E foram justamente estes amigos que convenceram o atleta a continuar e cruzar a linha de chegada. “Alternando caminhada com corrida, consegui terminar a Maratona de São Paulo. Decepcionado, mas com o pensamento de que precisava melhorar”, disse.

Quando os resultados negativos aparecem, a frustração é lidada de diferentes formas pelos corredores. Uns se abatem. Outros usam o fracasso na corrida para buscar motivação para a prova-alvo seguinte.

“O corredor deve ter em mente que isso não acontece toda hora e que na próxima prova ele estará ainda mais preparado. Uma corrida não pode ser maior que todo um processo de treinamento”, justifica Marcelo Abuchacra.
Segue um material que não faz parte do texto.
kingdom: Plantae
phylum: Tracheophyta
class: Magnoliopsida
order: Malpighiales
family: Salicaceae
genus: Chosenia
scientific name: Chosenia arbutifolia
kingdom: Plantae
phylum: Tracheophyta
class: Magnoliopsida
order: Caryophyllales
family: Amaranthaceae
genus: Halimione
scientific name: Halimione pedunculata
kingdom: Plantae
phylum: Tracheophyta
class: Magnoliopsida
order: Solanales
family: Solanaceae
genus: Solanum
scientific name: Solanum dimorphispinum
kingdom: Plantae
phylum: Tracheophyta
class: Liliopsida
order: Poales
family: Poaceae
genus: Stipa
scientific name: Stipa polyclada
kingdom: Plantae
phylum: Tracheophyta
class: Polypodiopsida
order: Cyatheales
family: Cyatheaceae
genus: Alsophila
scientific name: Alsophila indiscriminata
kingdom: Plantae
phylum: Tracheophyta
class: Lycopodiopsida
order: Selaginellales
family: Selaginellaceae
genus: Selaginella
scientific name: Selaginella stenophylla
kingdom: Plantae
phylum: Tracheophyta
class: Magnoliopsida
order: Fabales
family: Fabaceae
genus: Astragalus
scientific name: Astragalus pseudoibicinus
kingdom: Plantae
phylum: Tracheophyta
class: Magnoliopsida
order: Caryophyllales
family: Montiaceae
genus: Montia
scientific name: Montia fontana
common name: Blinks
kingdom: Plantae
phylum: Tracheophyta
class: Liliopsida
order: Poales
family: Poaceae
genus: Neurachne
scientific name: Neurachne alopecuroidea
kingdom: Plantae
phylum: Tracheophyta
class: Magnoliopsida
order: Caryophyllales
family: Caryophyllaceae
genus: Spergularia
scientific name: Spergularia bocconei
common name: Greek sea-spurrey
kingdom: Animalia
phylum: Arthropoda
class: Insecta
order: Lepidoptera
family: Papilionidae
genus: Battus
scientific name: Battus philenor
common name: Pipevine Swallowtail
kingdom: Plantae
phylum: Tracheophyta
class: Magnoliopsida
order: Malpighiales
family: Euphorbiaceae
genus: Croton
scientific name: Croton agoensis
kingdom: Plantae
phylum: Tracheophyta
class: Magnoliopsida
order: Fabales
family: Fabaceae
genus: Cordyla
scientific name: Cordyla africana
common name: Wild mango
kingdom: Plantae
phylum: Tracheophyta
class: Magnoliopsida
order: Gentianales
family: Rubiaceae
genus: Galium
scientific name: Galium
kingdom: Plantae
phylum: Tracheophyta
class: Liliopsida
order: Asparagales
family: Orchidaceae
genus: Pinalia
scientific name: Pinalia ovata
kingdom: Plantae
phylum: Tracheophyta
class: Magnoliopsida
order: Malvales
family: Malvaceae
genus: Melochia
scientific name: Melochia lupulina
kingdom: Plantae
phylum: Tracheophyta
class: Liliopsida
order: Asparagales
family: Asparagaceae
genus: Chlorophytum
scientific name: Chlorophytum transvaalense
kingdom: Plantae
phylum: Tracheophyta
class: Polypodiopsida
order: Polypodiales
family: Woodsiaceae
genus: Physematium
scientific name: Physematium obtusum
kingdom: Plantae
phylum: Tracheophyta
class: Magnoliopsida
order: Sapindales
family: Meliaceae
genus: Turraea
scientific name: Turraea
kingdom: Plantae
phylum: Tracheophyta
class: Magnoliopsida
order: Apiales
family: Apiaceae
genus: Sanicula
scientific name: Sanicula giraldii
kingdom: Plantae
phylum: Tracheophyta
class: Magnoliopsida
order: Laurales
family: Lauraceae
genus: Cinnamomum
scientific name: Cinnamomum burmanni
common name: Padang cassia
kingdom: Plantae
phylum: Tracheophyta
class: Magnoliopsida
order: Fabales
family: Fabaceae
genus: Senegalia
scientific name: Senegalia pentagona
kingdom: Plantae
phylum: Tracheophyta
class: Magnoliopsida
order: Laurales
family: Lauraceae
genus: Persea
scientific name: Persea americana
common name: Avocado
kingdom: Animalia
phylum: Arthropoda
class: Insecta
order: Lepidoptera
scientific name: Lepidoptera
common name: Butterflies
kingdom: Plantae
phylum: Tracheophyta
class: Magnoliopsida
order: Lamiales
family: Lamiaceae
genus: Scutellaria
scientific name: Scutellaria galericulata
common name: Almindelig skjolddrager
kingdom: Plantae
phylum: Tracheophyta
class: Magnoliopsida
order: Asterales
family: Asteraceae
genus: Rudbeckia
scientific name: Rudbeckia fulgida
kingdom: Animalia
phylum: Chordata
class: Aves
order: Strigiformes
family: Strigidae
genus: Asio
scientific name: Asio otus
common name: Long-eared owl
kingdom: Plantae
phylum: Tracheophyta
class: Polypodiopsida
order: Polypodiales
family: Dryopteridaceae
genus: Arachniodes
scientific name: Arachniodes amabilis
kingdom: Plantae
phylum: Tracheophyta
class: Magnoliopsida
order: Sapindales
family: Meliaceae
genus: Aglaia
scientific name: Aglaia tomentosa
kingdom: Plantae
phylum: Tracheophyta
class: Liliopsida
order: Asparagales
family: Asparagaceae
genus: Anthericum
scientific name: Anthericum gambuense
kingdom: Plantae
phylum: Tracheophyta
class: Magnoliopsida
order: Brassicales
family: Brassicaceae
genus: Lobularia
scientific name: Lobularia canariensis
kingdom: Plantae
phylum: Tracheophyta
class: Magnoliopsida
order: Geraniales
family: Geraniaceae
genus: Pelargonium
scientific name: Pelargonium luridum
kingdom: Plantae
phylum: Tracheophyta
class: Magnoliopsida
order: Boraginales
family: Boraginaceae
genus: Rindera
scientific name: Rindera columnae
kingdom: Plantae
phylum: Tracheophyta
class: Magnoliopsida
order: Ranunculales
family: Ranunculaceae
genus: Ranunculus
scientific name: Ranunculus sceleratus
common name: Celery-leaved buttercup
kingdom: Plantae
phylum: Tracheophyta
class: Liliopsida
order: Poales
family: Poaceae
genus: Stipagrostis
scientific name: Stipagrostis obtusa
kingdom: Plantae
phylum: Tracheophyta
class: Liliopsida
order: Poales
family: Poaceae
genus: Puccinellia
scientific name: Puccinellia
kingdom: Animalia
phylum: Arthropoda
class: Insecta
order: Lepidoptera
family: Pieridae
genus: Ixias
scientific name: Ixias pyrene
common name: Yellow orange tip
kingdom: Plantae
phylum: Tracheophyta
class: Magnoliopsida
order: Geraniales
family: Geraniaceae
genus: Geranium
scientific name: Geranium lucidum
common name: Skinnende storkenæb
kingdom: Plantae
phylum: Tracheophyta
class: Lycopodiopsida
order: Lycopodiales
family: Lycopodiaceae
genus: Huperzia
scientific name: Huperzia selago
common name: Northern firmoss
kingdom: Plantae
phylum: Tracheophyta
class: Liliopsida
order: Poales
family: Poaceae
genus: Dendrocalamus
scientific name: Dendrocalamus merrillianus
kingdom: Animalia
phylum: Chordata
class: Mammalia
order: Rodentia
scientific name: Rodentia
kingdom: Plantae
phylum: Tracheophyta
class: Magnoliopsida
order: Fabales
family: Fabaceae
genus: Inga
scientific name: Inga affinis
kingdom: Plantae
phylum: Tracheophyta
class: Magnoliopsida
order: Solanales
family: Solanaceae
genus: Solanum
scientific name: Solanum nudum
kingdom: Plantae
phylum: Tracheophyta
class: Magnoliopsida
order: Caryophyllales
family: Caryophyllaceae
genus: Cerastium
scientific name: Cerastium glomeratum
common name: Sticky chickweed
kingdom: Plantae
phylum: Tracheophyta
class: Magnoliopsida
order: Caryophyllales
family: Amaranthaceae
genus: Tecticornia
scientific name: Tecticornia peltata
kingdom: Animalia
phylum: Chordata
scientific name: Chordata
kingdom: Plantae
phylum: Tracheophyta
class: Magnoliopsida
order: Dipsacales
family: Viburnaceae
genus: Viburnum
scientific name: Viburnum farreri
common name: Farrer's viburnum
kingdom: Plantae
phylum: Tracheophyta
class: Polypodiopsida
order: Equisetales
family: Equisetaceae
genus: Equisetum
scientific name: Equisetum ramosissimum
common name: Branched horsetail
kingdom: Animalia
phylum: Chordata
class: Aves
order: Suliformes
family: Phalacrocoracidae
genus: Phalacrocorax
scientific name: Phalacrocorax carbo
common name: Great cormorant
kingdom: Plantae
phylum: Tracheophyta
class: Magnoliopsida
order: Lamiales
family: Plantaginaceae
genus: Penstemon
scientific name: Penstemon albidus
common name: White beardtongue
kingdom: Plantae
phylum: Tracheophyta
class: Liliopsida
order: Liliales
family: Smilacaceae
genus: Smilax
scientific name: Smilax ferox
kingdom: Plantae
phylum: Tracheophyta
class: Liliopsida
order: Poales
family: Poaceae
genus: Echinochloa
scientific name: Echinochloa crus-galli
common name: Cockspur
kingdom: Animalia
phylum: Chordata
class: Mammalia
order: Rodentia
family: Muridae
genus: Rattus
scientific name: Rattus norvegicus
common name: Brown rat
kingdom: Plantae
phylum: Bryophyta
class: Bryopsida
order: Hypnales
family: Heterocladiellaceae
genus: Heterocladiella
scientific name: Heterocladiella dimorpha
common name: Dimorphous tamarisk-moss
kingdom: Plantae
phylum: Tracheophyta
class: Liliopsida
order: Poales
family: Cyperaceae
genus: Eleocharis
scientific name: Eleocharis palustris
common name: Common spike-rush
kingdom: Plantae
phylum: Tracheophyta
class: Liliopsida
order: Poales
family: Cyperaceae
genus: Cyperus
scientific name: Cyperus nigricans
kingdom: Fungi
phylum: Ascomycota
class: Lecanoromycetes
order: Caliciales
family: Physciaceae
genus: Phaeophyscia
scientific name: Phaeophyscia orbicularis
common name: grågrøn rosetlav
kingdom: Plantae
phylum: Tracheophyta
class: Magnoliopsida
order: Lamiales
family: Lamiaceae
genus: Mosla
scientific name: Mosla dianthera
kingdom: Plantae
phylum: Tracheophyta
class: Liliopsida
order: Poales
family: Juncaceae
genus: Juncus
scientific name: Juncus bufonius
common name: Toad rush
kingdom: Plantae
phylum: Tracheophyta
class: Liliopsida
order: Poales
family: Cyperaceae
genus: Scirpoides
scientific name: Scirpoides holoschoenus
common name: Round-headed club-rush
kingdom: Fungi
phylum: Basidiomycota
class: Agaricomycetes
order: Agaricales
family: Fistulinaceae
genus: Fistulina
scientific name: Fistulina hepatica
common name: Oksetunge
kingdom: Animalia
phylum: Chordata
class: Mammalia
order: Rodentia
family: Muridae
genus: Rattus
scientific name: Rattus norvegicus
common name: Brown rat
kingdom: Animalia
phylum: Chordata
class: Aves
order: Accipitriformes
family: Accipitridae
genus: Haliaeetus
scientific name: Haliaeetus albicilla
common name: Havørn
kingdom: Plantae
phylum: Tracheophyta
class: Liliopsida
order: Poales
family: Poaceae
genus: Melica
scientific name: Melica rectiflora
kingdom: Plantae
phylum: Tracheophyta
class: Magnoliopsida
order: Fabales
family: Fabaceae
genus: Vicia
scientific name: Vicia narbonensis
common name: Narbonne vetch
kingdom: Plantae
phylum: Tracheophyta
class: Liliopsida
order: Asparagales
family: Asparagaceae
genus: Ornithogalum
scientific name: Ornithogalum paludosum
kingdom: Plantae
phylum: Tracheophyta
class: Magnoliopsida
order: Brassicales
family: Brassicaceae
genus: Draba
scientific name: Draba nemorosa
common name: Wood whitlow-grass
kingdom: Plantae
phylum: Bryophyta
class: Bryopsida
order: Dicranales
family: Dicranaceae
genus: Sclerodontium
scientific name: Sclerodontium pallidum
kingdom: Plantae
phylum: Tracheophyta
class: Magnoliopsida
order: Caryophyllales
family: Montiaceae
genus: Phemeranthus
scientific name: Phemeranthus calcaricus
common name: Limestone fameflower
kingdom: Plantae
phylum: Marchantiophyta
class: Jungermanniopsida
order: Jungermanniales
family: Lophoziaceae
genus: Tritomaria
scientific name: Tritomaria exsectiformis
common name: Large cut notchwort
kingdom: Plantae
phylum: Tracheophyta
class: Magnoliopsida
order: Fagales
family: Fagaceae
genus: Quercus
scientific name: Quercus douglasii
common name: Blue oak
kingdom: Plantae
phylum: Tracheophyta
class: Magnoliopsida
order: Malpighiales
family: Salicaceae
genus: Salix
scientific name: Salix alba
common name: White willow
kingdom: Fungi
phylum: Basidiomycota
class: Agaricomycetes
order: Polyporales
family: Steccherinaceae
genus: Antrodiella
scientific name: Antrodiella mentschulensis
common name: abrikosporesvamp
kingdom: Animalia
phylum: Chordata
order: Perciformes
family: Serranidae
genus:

Em casos como o de Julio – e de tantos outros corredores – o psicólogo do esporte recomenda fazer uma revisão de todo o planejamento para a prova e assim evitar novos resultados negativos.

“O atleta deve avaliar, junto com um profissional, os pontos positivos e negativos durante a prova e fazer uma avaliação rígida das principais dificuldades no percurso. O próprio objetivo do atleta na prova pode ser um dos erros. É importante estar bem tranquilo quando for fazer essa análise”, explica.

Para Julio Nazarin, isso significou uma revisão em suas metas dentro da corrida para 2018. “Antes de voltar para os 42 km pretendo criar mais resistência nos 21 km. Uma nova expectativa vem por aí”, garante!